"Donde funciona un televisor hay alguien que no está leyendo"
John Irving, escritor estadounidense. (1942)

25 de diciembre de 2015

El importante significado de los símbolos


Si en general los símbolos son valiosos, en la Monarquía tienen una extraordinaria importancia, pues en este sistema político tienen un fuerte significado histórico y político, tal y como quedó demostrado en el último mensaje navideño de Su Majestad Felipe VI, pronunciado desde el Salón del Trono del Palacio Real.

En este mensaje, fue tan importante el continente como el contenido, pues el escenario no podía ser más adecuado para la intención del monarca de trasladar a sus compatriotas las ideas que deseaba exponer. Nada más acertado para expresar la importancia de la Monarquía Parlamentaria como elemento esencial de la Nación, de su unidad nacional, de su permanencia e integridad territorial, que hacerlo desde el edificio que en sí mismo es la representación de la Corona y por ende de España, de la historia en la que los españoles a lo largo de los siglos han sido protagonistas.
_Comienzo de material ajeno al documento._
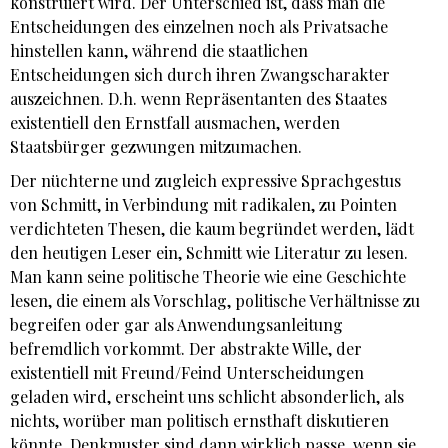
konstruiert wird. Der Unterschied ist, dass man die
Entscheidungen des einzelnen noch als Privatsache
hinstellen kann, während die staatlichen
Entscheidungen sich durch ihren Zwangscharakter
auszeichnen. D.h. wenn Repräsentanten des Staates
existentiell den Ernstfall ausmachen, werden
Staatsbürger gezwungen mitzumachen.
Der nüchterne und zugleich expressive Sprachgestus
von Schmitt, in Verbindung mit radikalen, zu Pointen
verdichteten Thesen, die kaum begründet werden, lädt
den heutigen Leser ein, Schmitt wie Literatur zu lesen.
Man kann seine politische Theorie wie eine Geschichte
lesen, die einem als Vorschlag, politische Verhältnisse zu
begreifen oder gar als Anwendungsanleitung
befremdlich vorkommt. Der abstrakte Wille, der
existentiell mit Freund/Feind­ Unterscheidungen
geladen wird, erscheint uns schlicht absonderlich, als
nichts, worüber man politisch ernsthaft diskutieren
könnte. Denkmuster sind dann wirklich passe, wenn sie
El lugar donde “la Corona celebra los actos de Estado en los que queremos expresar, con la mayor dignidad y solemnidad, la grandeza de España”.

En su discurso, los mensajes fueron una continua referencia a proteger lo que tenemos, a respetar el orden constitucional tan valioso en los últimos cuarenta años a “asegurar lo conseguido y adecuar el progreso a la realidad”, preservando la unidad nacional frente al desafío secesionista y promoviendo el entendimiento entre los partidos políticos ya que “ahora, lo que debe importar a todos, ante todo, es España y el interés general de los españoles”, sobre todo tras el resultado de las elecciones del pasado 20 de diciembre.

Para Su Majestad, los responsables políticos deberán ejercer una “política basada en el diálogo, la concertación y el compromiso”, pues los españoles “no debemos olvidar que la ruptura de la Ley, la imposición de una idea o de un proyecto de unos sobre la voluntad de los demás españoles, solo nos ha conducido en nuestra historia a la decadencia, al empobrecimiento y al aislamiento”.

Palabras que cobran un extraordinario valor en unos momentos en los que el independentismo catalán vulnera la Constitución y ataca la unidad nacional, mientras surgen partidos populistas que bajo una apariencia democrática, de interés social y de renovación de las formas de hacer política, esconden ideologías de corte totalitario con la intención de implantar el derecho de autodeterminación o abrir un incierto, peligroso e innecesario proceso constituyente.

Por lo demás, la presencia de la bandera nacional tras Su Majestad, reforzaba la base de su mensaje, lo mismo que el correcto movimiento de las manos que acompañaban sus palabras junto con una vestimenta adecuada, mientras la perfecta realización de TVE evitó que el espectador pudiera distraerse.

En definitiva, una intervención que contribuyó a potenciar la estricta neutralidad política de la Corona, la figura del Rey como moderador de la vida pública nacional, como garante y protector que es de la Constitución, de la unidad de España y de los intereses de los españoles, a la vez que se demostró de nuevo el importante significado de los símbolos.